Job item ▸
Recast the lines starting at the one containing "de découvrir des" and ending at the one containing "attentivement les avis" as a Markdown table with the columns Row and Line. Number each line in order and leave out any blank lines.

[Records taken from a dataset]

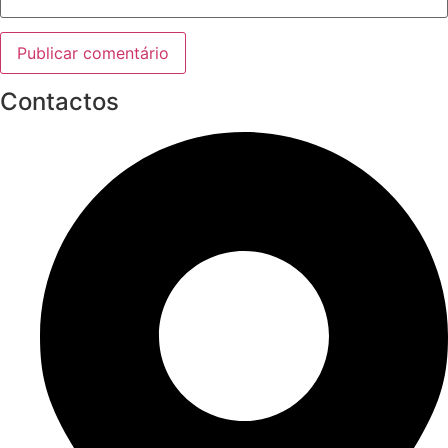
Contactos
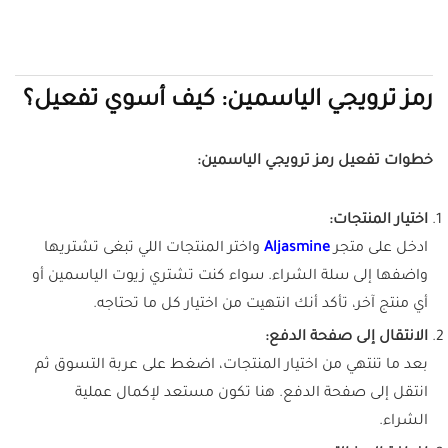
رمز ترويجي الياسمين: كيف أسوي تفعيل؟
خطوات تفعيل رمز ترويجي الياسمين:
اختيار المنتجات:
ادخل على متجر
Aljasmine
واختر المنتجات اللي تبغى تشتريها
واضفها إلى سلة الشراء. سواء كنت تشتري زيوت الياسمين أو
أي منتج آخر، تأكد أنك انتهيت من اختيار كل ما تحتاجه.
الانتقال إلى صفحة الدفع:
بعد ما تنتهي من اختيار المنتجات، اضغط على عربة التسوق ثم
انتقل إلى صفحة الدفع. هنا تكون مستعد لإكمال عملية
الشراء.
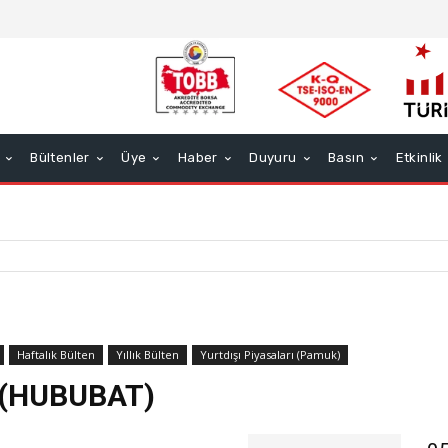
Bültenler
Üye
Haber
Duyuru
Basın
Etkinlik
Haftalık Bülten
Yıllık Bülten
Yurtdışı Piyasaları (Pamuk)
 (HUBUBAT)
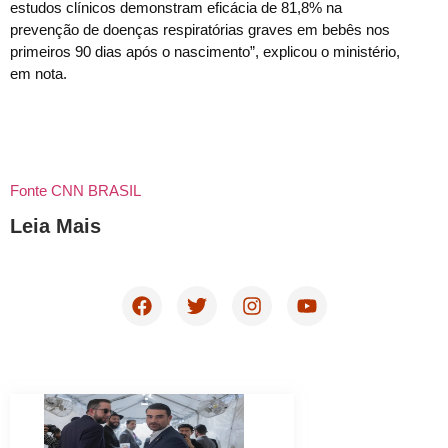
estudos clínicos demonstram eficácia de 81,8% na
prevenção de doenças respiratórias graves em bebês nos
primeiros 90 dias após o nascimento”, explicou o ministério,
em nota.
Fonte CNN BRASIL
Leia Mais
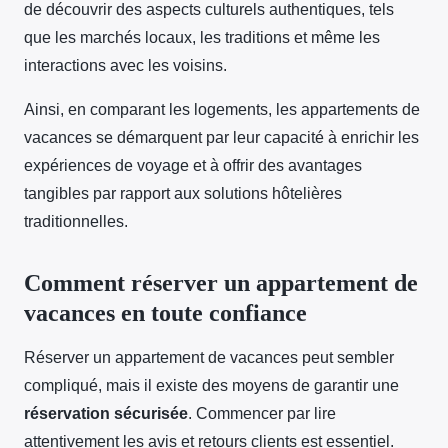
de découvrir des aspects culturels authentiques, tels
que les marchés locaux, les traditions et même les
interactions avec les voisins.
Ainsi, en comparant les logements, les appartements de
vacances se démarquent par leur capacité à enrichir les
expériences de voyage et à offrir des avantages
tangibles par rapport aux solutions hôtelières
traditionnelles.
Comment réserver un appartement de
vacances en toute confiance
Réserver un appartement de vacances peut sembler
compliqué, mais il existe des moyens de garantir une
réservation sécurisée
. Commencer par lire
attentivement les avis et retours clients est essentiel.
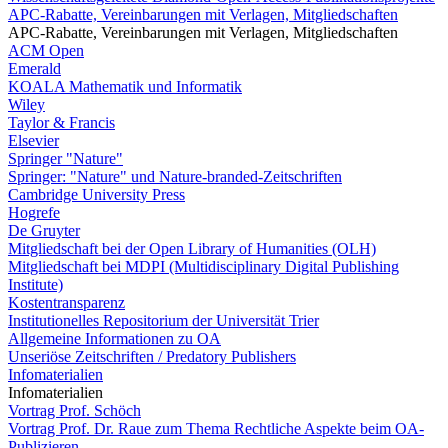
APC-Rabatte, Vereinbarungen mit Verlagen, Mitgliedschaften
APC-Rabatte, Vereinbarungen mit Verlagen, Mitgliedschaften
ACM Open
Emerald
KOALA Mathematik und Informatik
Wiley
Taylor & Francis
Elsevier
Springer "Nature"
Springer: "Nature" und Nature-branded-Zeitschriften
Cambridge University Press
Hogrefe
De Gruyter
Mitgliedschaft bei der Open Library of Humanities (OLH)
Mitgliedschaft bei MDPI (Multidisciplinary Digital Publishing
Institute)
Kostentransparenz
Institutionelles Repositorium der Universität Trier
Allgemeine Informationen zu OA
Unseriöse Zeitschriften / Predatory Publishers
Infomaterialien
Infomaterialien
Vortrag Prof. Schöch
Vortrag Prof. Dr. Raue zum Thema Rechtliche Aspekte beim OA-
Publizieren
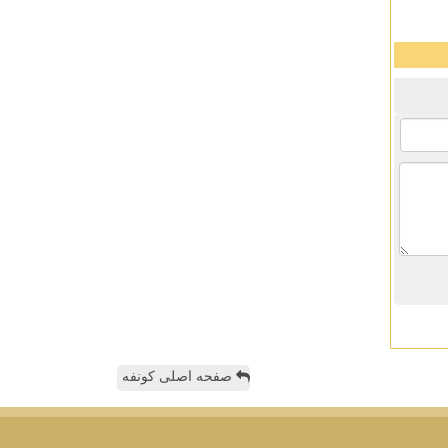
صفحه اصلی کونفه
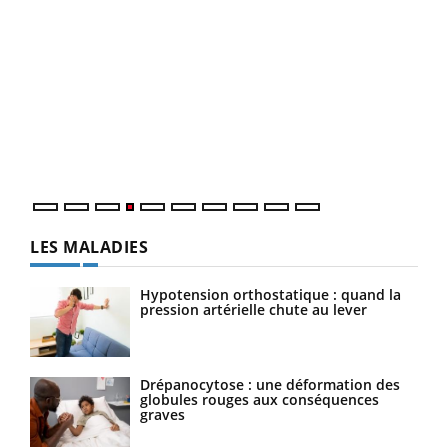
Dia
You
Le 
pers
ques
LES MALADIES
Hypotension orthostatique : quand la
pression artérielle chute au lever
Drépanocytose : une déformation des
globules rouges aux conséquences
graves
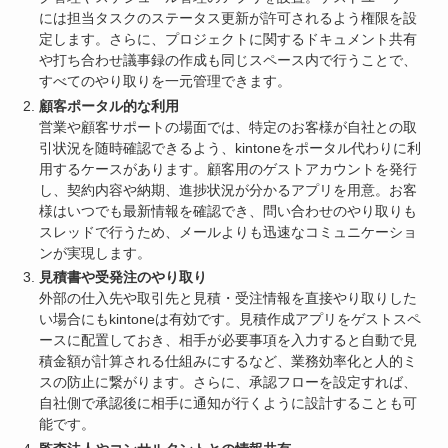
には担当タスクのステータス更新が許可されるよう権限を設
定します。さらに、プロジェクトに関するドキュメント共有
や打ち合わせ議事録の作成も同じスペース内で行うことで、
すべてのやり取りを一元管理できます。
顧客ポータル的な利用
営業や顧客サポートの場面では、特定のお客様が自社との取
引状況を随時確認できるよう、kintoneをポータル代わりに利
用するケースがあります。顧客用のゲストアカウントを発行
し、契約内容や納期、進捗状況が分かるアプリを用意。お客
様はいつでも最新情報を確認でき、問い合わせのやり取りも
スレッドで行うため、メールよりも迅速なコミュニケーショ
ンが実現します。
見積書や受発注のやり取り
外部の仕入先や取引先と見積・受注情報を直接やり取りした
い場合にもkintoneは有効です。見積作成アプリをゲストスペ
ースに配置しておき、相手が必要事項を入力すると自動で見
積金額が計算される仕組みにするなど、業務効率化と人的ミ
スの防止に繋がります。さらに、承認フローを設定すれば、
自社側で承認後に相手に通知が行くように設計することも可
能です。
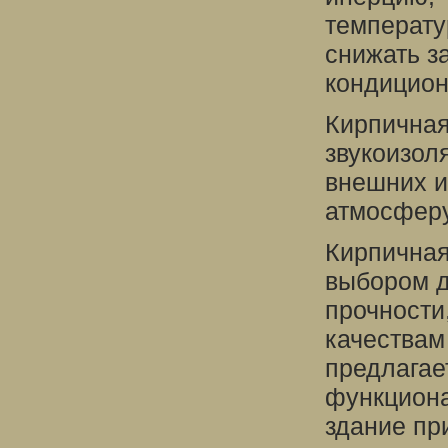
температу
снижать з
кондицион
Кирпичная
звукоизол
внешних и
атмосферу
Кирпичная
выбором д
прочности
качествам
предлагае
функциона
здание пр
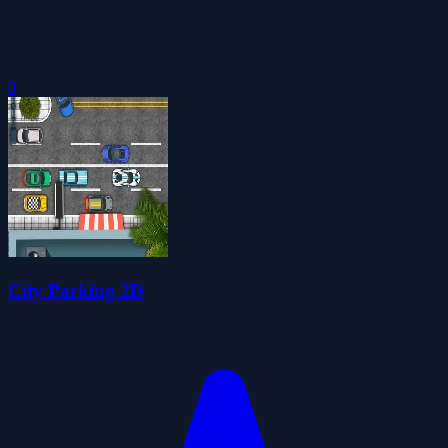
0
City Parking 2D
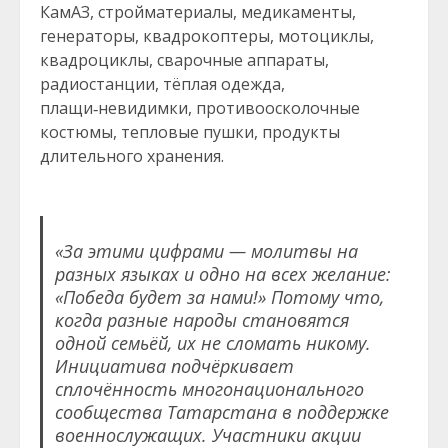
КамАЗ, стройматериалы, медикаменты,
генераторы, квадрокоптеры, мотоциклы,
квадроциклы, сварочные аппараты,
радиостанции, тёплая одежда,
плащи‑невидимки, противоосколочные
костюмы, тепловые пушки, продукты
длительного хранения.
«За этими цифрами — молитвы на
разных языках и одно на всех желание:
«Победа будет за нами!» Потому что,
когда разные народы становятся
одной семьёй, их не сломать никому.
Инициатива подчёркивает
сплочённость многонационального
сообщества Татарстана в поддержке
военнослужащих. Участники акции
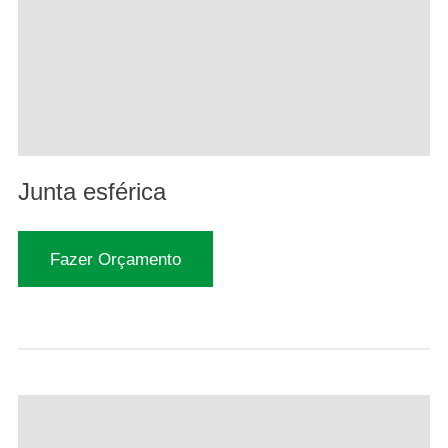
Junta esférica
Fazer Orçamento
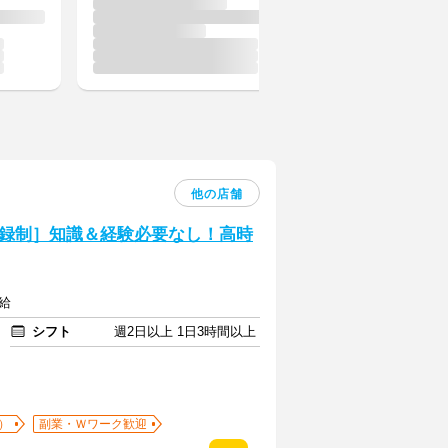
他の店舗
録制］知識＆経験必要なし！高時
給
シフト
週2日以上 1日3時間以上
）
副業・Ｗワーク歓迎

==

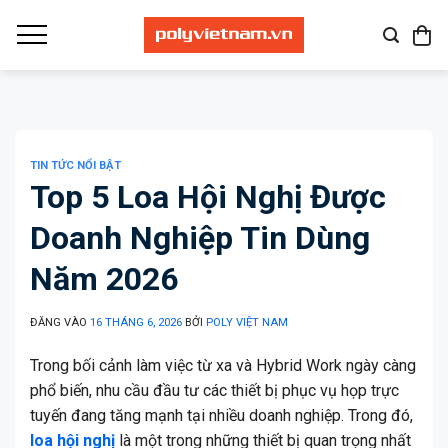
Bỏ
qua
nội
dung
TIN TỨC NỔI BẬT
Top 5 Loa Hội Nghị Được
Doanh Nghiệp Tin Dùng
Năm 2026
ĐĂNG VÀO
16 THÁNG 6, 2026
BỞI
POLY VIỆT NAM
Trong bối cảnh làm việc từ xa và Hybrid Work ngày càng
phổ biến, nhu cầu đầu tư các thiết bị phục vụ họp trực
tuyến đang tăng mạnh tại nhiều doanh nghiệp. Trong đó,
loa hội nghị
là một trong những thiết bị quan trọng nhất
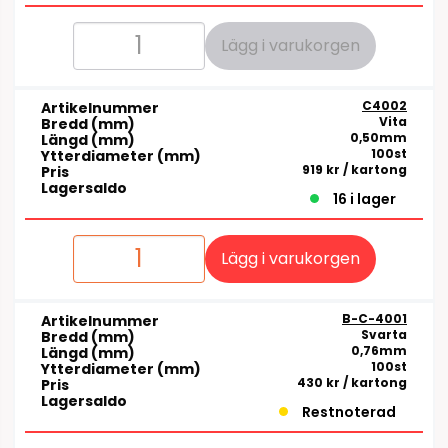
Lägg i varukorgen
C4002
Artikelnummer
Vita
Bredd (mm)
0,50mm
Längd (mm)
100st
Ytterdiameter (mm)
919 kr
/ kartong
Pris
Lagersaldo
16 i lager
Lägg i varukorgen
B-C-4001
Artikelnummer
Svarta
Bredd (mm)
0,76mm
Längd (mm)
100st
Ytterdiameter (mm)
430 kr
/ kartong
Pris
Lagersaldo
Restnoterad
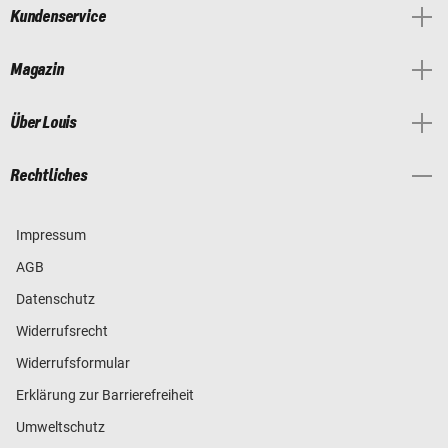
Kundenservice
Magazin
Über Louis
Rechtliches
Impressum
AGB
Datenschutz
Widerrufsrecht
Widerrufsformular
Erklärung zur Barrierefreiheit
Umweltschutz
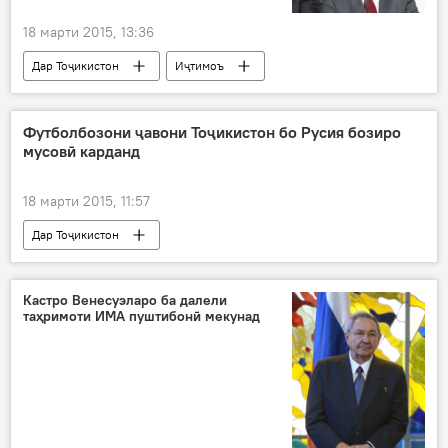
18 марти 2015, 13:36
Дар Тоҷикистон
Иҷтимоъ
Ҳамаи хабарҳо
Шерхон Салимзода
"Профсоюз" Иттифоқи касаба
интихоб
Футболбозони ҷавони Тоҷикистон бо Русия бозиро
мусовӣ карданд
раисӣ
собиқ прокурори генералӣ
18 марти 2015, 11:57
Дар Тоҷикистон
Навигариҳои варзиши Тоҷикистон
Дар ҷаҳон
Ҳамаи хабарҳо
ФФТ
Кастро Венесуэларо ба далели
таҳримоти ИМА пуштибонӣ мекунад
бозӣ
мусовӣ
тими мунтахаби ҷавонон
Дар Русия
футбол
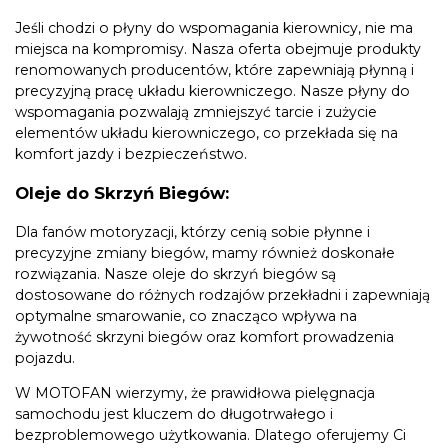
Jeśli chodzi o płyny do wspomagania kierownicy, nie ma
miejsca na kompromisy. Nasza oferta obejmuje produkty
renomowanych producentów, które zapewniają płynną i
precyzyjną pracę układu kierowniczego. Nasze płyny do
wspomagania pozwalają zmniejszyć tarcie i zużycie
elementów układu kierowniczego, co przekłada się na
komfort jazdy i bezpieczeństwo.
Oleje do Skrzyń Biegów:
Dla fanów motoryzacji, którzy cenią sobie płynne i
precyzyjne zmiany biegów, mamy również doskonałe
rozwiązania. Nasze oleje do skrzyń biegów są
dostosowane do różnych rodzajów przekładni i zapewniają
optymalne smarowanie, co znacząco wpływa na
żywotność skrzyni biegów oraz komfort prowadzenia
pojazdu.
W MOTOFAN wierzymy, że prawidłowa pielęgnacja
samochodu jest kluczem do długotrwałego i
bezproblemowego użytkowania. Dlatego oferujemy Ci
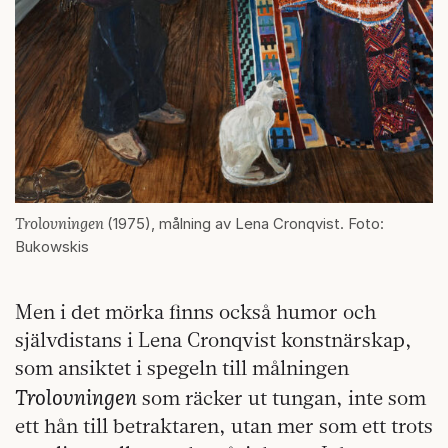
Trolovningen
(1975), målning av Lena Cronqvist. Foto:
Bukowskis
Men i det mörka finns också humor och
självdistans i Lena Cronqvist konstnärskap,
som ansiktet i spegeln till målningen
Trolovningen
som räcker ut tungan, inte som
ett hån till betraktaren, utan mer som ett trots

--

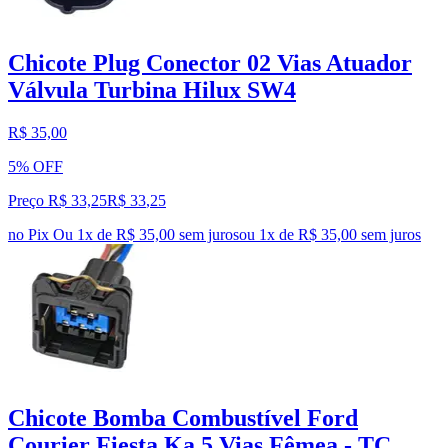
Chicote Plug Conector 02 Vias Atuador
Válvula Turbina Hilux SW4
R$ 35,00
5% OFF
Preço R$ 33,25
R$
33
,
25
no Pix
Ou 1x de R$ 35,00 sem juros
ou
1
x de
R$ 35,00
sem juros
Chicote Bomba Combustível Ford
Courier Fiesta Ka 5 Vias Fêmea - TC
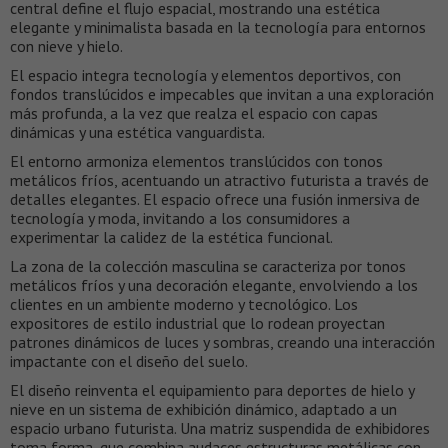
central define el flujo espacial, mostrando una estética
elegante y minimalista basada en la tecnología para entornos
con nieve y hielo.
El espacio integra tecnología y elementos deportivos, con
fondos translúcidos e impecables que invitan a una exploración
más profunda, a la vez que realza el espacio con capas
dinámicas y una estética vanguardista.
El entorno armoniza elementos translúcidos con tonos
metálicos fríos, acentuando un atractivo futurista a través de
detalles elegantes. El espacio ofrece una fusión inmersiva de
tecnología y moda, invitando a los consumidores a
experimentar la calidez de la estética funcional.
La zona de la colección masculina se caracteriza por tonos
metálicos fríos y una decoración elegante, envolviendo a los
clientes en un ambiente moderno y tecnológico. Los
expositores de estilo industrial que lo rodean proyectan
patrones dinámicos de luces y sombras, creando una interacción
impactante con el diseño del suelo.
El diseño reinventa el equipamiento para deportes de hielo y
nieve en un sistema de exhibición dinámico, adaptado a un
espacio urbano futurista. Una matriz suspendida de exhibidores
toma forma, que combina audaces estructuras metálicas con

Expected output ▸
| Row | Line |
|---|---|
| 1 | de découvrir des aspects culturels authentiques, tels |
| 2 | que les marchés locaux, les traditions et même les |
| 3 | interactions avec les voisins. |
| 4 | Ainsi, en comparant les logements, les appartements de |
| 5 | vacances se démarquent par leur capacité à enrichir les |
| 6 | expériences de voyage et à offrir des avantages |
| 7 | tangibles par rapport aux solutions hôtelières |
| 8 | traditionnelles. |
| 9 | Comment réserver un appartement de |
| 10 | vacances en toute confiance |
| 11 | Réserver un appartement de vacances peut sembler |
| 12 | compliqué, mais il existe des moyens de garantir une |
| 13 | réservation sécurisée |
| 14 | . Commencer par lire |
| 15 | attentivement les avis et retours clients est essentiel. |